MalTerminal non è l’unico esempio di LLM-enabled malware. Esistono precedenti degni di menzione, sempre analizzati dagli analisti dei SentinelLabs, che riassumiamo di seguito.
Il primo è PromptLock, un campione proof-of-concept creato da un team universitario, che è realizzato in Golang, che ha varianti per Windows, Linux x64 e ARM. Utilizza l’API locale di Ollama per chiamare GPT-OSS:20B e produrre script Lua eseguibili malevoli on-the-fly.

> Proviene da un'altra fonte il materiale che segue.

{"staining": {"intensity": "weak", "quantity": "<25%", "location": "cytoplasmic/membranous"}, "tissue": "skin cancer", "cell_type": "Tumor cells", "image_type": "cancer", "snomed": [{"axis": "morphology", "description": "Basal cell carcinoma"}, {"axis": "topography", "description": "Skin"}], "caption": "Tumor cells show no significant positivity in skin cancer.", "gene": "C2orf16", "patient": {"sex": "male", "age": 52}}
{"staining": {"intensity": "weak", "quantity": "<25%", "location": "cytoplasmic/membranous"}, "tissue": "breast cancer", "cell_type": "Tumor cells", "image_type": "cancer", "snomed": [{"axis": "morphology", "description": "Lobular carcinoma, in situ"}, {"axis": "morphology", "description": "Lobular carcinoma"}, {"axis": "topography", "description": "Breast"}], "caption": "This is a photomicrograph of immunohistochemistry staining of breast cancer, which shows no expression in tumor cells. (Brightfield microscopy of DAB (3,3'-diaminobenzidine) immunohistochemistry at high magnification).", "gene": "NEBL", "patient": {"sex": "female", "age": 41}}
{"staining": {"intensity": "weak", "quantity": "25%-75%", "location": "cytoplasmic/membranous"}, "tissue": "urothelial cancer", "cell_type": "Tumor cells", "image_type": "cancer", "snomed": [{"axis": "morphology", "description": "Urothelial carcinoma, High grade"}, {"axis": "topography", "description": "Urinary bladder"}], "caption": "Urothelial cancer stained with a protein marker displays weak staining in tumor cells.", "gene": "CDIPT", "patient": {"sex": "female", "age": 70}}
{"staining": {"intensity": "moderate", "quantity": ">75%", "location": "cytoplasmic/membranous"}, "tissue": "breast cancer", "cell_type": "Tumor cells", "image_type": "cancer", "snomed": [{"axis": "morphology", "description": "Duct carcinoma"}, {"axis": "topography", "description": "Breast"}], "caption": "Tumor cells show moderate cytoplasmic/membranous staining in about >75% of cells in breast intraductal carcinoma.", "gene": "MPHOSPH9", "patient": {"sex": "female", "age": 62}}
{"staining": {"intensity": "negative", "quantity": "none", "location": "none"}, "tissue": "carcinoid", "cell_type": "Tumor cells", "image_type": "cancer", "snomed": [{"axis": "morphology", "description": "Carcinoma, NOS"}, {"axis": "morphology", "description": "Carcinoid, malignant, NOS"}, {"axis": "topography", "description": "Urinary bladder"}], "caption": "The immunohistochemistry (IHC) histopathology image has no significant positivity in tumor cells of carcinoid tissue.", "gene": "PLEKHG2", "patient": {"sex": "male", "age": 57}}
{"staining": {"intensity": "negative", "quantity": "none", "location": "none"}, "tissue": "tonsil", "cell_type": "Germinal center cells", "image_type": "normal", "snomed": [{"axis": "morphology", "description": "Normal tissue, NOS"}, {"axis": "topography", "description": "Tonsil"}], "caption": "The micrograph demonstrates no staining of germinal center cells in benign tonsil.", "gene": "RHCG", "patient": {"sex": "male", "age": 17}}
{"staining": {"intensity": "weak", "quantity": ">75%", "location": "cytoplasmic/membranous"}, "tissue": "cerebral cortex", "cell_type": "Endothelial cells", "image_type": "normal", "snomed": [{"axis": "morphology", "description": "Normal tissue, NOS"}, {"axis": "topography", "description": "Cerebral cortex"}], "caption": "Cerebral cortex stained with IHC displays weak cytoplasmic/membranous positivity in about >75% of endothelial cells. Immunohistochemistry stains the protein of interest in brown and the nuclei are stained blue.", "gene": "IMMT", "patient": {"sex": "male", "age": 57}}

Le stringhe di prompt sono ideate per eludere i controlli di sicurezza dei modelli, e presenta istruzioni avanzate per l’elaborazione di directory, l’estrazione di informazioni di sistema e l’esfiltrazione di file verso server remoti tramite comandi generati ad-hoc.
Il secondo è LameHug/PROMPTSTEAL, associato all’attività di APT28 su segnalazione del CERT-UA. Utilizza la libreria SSH Paramiko in Python e una batteria di 284 chiavi API HuggingFace hardcoded (spesso recuperate da dump pubblici del 2023, per maggiore resilienza). Il prompt al modello viene usato per generare comandi shell adattativi, con ruolo e output customizzati. La strategia multi-key serve per evitare il blacklisting delle API e per garantirsi maggiore persistenza in ambienti ostili.
Comune denominatore di tutti i malware LLM-enabled è che minano alle fondamenta il vantaggio difensivo: la logica dannosa non risiede più nel codice statico, ma viene generata dinamicamente. Questo complica sia la detection che l’analisi comportamentale, poiché il malware adatta routine e comandi che variano a seconda dell'ambiente in cui agisce, rendendo impossibile prevederne il comportamento. Fortunatamente c’è una buona notizia: per poter funzionare, questi malware necessitano di lasciare tracce nel binario del prompt e nelle chiavi API. Sono proprio queste tracce che i difensori devono segnare punti a proprio favore nella detection e nel threat hunting, e le loro evidenze emergono con la retroanalisi di campioni e clustering per chiavi embedded e prompt codificati, come accennato in apertura.